■ TASK GOAL: Continue the post on storing deployment secrets for a personal Kubernetes cluster, starting after its last sentence, and ignore the data that comes after it.

* START PAGE TEXT *

Environment variables

When I was originally contemplating on how to run all my personal projects and applications on my own Kubernetes cluster, one of the problems was how would I store secrets? Where would I store them?

Since I intended to have all my Infrastructure-as-Code, deployment and application repositories publicly accessible on GitHub (to be able to benefit from all the nice free services it provides for public / open-source projects), I needed to figure out how I should do this.

Initially I went for the simple and obvious way of having all my pipeline code relying on injected environment variables, a typical principle of the 12-factor approach on how to store configuration data.

Since at that point I was also migrating from CircleCI to GitHub Actions, all I had to do was store all needed environment variables as “Secrets” on the particular Github repository where the Github Actions workflows are running:

GitHub secrets

Now I could simply inject them as environment variables into a workflow and its job steps, by referring to these GitHub repository secrets via ${{ .secret.<SECRET_NAME> }}:

name: minecraft server on k8s

    name: minecraft
    runs-on: ubuntu-latest
    - uses: actions/checkout@v2
    - name: deploy minecraft server to k8s
      working-directory: minecraft
      run: ./deploy.sh
        KUBECONFIG: ${{ secrets.KUBECONFIG }}
        S3_BACKUP_BUCKET: ${{ secrets.S3_BACKUP_BUCKET }}
        S3_BACKUP_ACCESS_KEY: ${{ secrets.S3_BACKUP_ACCESS_KEY }}
        S3_BACKUP_SECRET_KEY: ${{ secrets.S3_BACKUP_SECRET_KEY }}

Great, this works reasonably well!

Could it be better though?

While I always felt a bit uneasy about storing these raw secrets on GitHub, I was never bothered enough by it to seek out better solutions. What was however starting to bother me was that after a while this collection of GitHub repo secrets started to grow more and more. As I added more applications to my infrastructure-as-code monorepo and its number of deployment workflows grew, so did the number of secrets I had to configure and store.

* END PAGE TEXT *
* START PROVIDED INFORMATION *

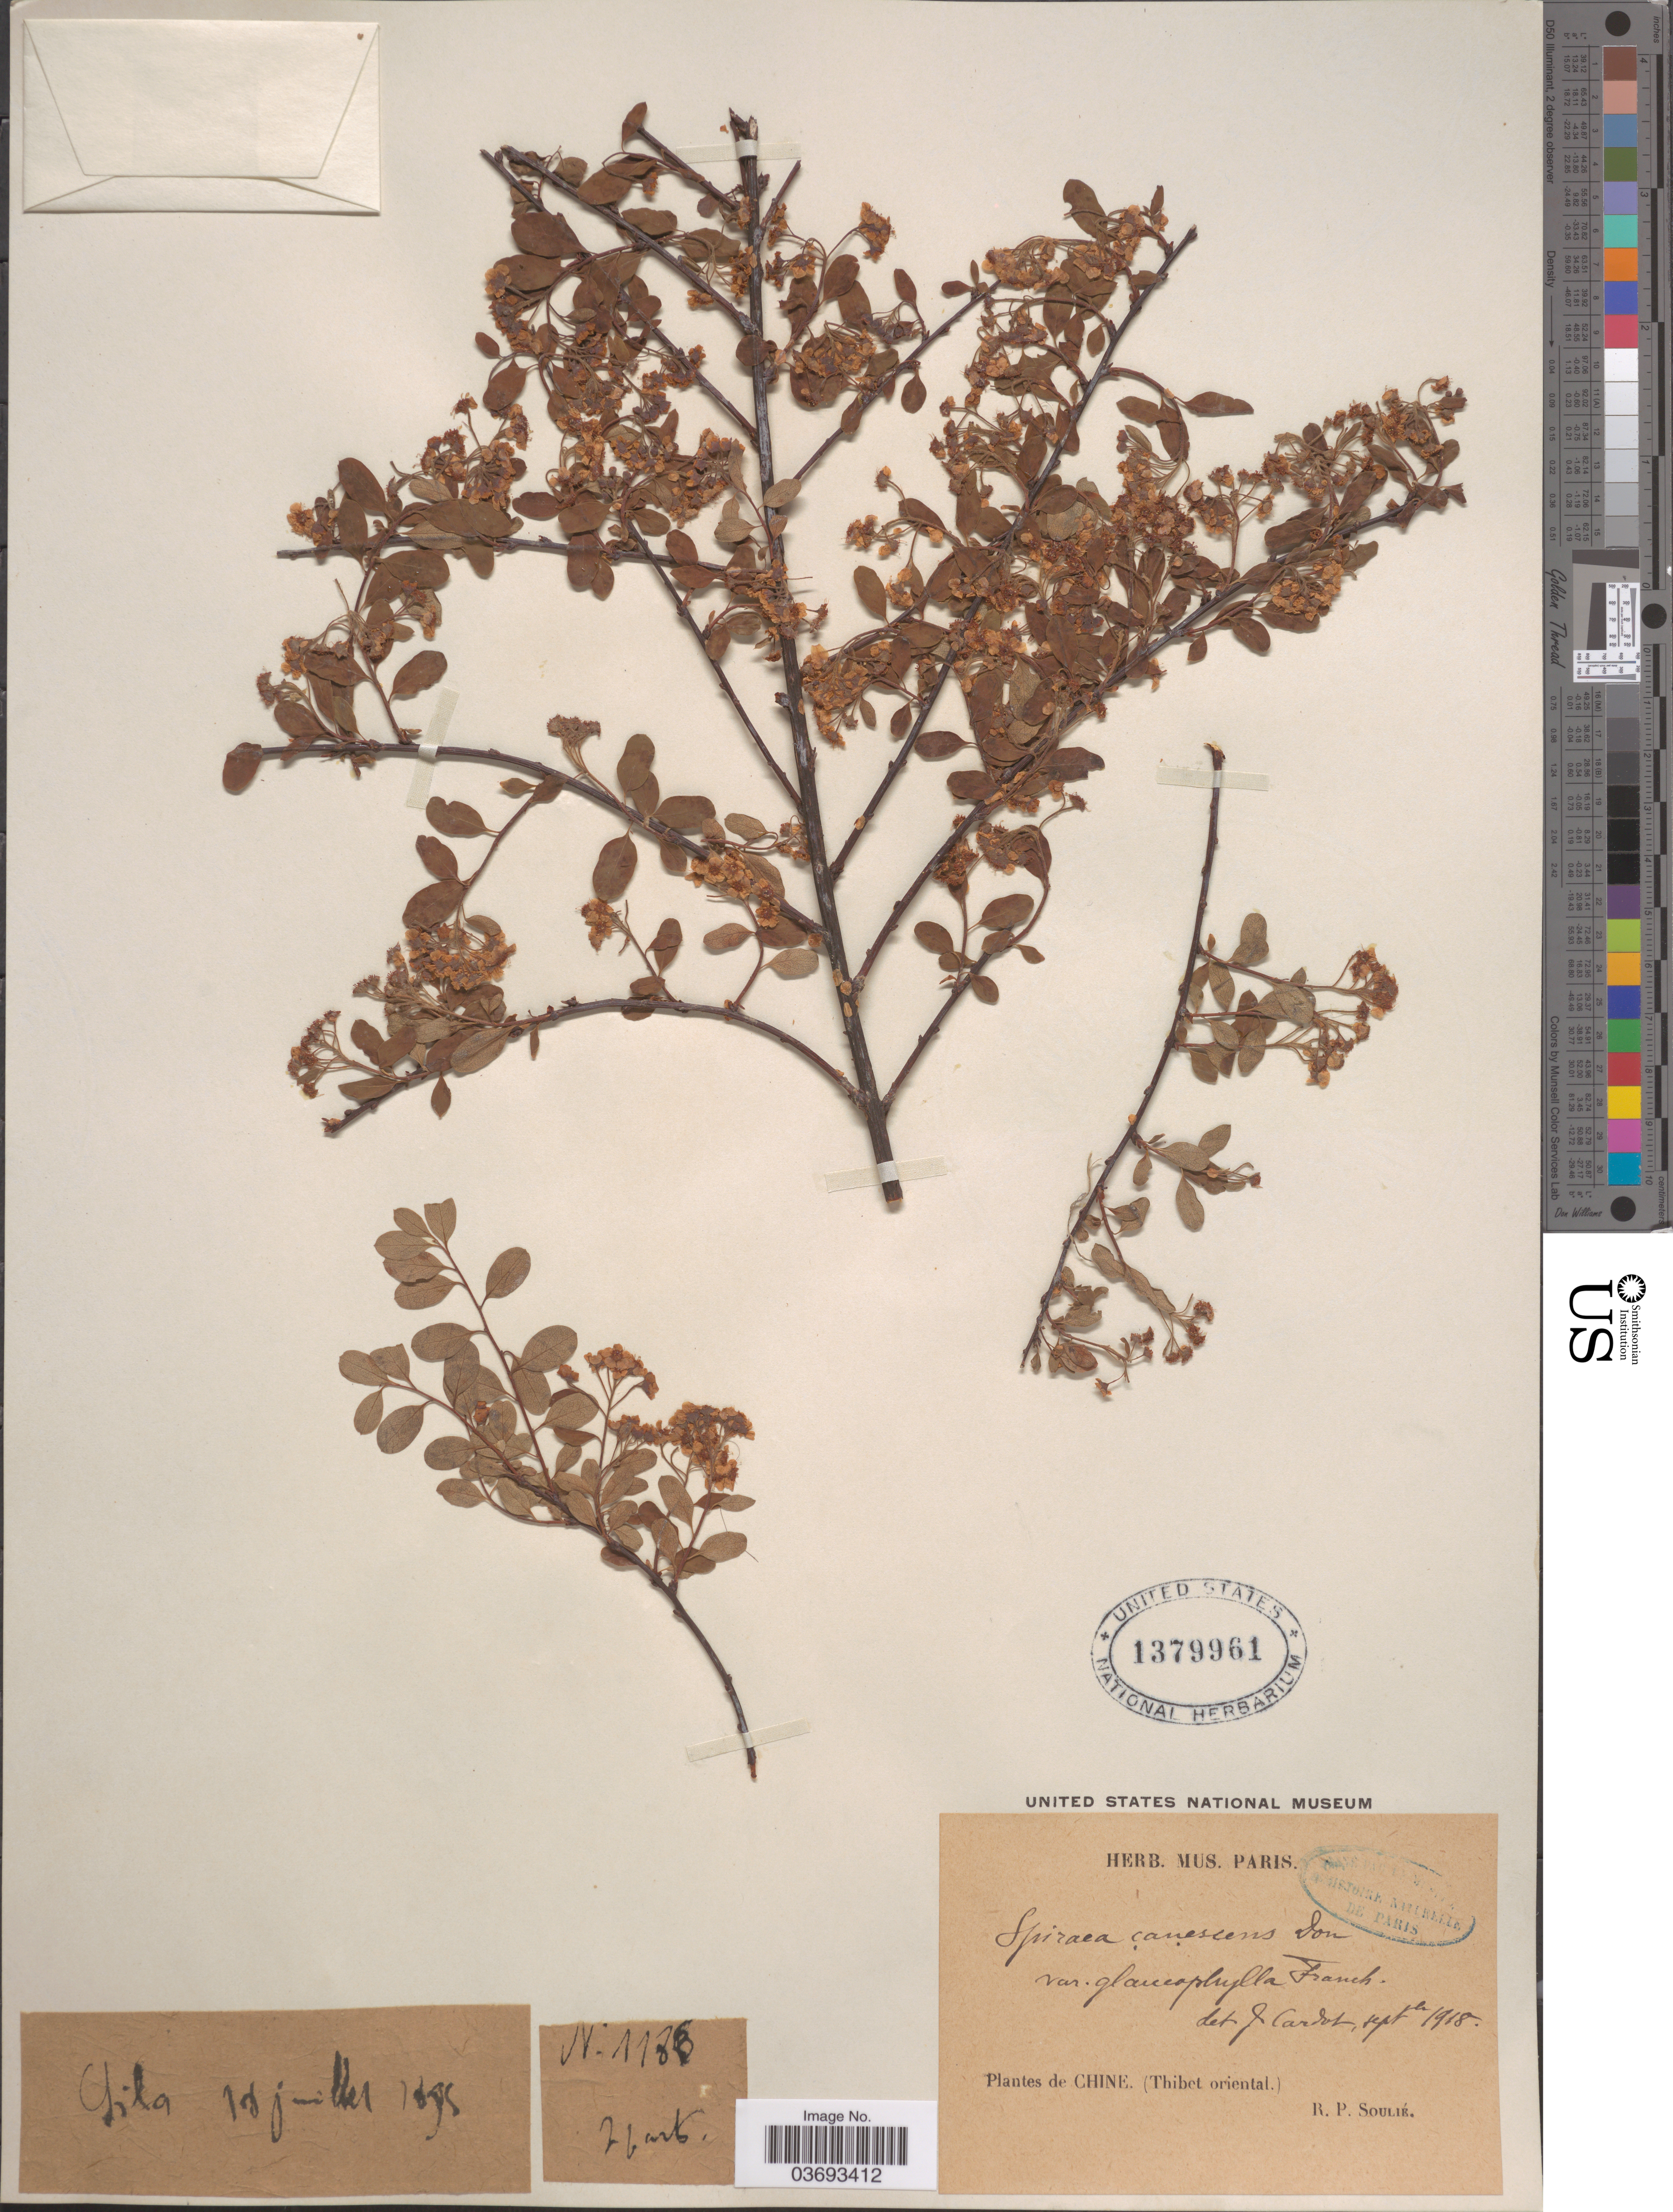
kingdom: Plantae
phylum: Tracheophyta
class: Magnoliopsida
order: Rosales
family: Rosaceae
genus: Spiraea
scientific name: Spiraea canescens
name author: D. Don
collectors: R. Soulié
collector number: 1183*?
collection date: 1895-07-12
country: China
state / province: Xizang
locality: (Thibet oriental.).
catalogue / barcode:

* END PROVIDED INFORMATION *

■ RESPONSE TO THE TASK:
How else could I store secrets and the configuration data necessary for my workflows? This is where I learned about Mozilla/SOPS


SOPS, short for Secrets OPerationS, is a tool to encrypt files so that they can safely be stored in public git repositories. It natively supports YAML, JSON, ENV, INI and BINARY file formats and encrypts these either via AWS KMS, GCP KMS, Azure Key Vault, age, and/or PGP.

With SOPS you can encrypt certain values (or the whole file) and are then able to safely store it in this encrypted state into a git repository, without having to fear that someone would be able to read your secrets.


Initially I wanted to use PGP as backend for SOPS, since I already use it in combination with pass to store my private passwords in git. (Fantastic tool btw!)

But after researching for a bit longer and learning more in detail as to what exactly a “Cloud KMS” was I decided to use AWS KMS instead PGP. Another reason was also that at the time I was anyway neck deep into learning and preparing for my AWS Solution Architect and Developer associate certifications, and already had a personal AWS account that I used for S3 storage. So why not also use AWS KMS then? After all it is extremely cheap too, just like S3.

Using SOPS with AWS Key Management Service (KMS)

The great thing about using AWS KMS instead of PGP is that since the master key remains on AWS at all times and is never itself committed onto the git repository (only the generated encryption keys are), it is possible to retroactively revoke access to decrypt any secrets simply by disabling the master key on AWS. It is also easy to use multiple master keys combined and also rotate a key.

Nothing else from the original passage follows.